Brasília, 20 out. 2025 – Aplicativos e jogos eletrônicos passam, a partir de agora, a receber classificação indicativa, assim como produções audiovisuais. A medida foi oficializada com a assinatura de uma portaria pelo ministro da Justiça e Segurança Pública, Ricardo Lewandowski, nesta semana.
A portaria também estabelece uma nova faixa etária, voltada a conteúdos recomendados para crianças a partir de 6 anos. Até então, as categorias vigentes eram: livre, 10, 12, 14, 16 e 18 anos.
Interatividade digital na mira
Segundo Lewandowski, a norma é “especialmente inovadora” por incluir critérios ligados à interatividade digital.

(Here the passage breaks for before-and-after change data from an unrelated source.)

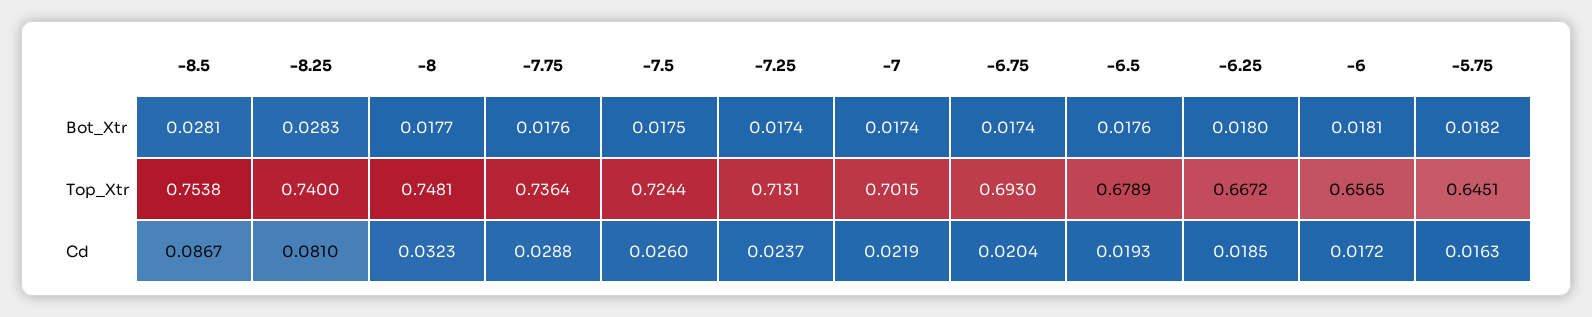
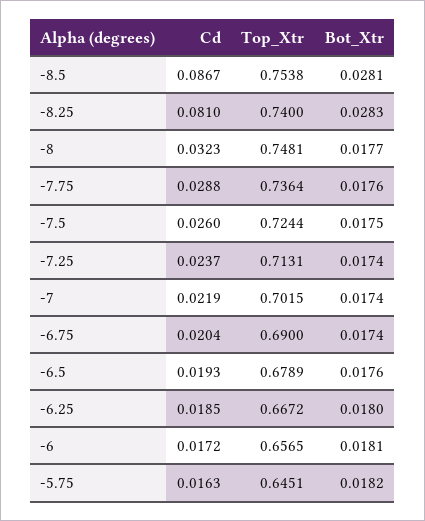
  {
    "-8.5": {
      "Bot_Xtr": 0.0281,
      "Top_Xtr": 0.7538,
      "Cd": 0.0867
    },
    "-8.25": {
      "Bot_Xtr": 0.0283,
      "Top_Xtr": 0.74,
      "Cd": 0.081
    },
    "-8": {
      "Bot_Xtr": 0.0177,
      "Top_Xtr": 0.7481,
      "Cd": 0.0323
    },
    "-7.75": {
      "Bot_Xtr": 0.0176,
      "Top_Xtr": 0.7364,
      "Cd": 0.0288
    },
    "-7.5": {
      "Bot_Xtr": 0.0175,
      "Top_Xtr": 0.7244,
      "Cd": 0.026
    },
    "-7.25": {
      "Bot_Xtr": 0.0174,
      "Top_Xtr": 0.7131,
      "Cd": 0.0237
    },
    "-7": {
      "Bot_Xtr": 0.0174,
      "Top_Xtr": 0.7015,
      "Cd": 0.0219
    },
    "-6.75": {
      "Bot_Xtr": 0.0174,
-     "Top_Xtr": 0.693,
+     "Top_Xtr": 0.69,
      "Cd": 0.0204
    },
    "-6.5": {
      "Bot_Xtr": 0.0176,
      "Top_Xtr": 0.6789,
      "Cd": 0.0193
    },
    "-6.25": {
      "Bot_Xtr": 0.018,
      "Top_Xtr": 0.6672,
      "Cd": 0.0185
    },
    "-6": {
      "Bot_Xtr": 0.0181,
      "Top_Xtr": 0.6565,
      "Cd": 0.0172
    },
    "-5.75": {
      "Bot_Xtr": 0.0182,
      "Top_Xtr": 0.6451,
      "Cd": 0.0163
    }
  }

Além de sexo, nudez, drogas e violência, a classificação passa a avaliar riscos como:
- contato de crianças com adultos desconhecidos em plataformas on-line;
- compras virtuais não autorizadas;
- interações potencialmente perigosas com agentes de inteligência artificial.
O objetivo, afirmou o ministro, é tornar o ambiente digital “mais seguro, educativo e respeitoso” para o público infantil.
Medidas complementares
No mesmo evento, o governo lançou vídeos do programa Famílias Fortes, que busca reduzir riscos relacionados à violência, saúde mental e uso de drogas, com meta de atender três mil famílias até o fim de 2026.
Também foi aprovado projeto que dá prioridade à tramitação de processos criminais envolvendo mortes violentas de crianças e adolescentes, além de criar um sistema unificado de monitoramento desses casos.
Outra iniciativa anunciada foi o Pacto Nacional pela Escuta Protegida, que define protocolo de atendimento para vítimas ou testemunhas de violência na infância e na adolescência.
Cenário de violência
Lewandowski citou dados do Anuário Brasileiro de Segurança Pública de 2025 que apontam aumento de 4,2% nas mortes violentas intencionais de crianças e adolescentes nos últimos dois anos, totalizando 2.356 registros.
A ministra dos Direitos Humanos e da Cidadania, Macaé Evaristo, destacou crescimento de 245,6% em interrupções do calendário escolar provocadas por episódios de violência. No meio digital, foram contabilizados 2.543 casos de bullying e 452 de cyberbullying contra jovens de 10 a 17 anos.
De acordo com Evaristo, a aprovação do ECA Digital neste ano ampliou a proteção prevista no Estatuto da Criança e do Adolescente para o ambiente on-line.
As novas medidas integram o projeto Crescer em Paz, que estabelece ainda um canal unificado para denúncias de violações virtuais contra menores de idade.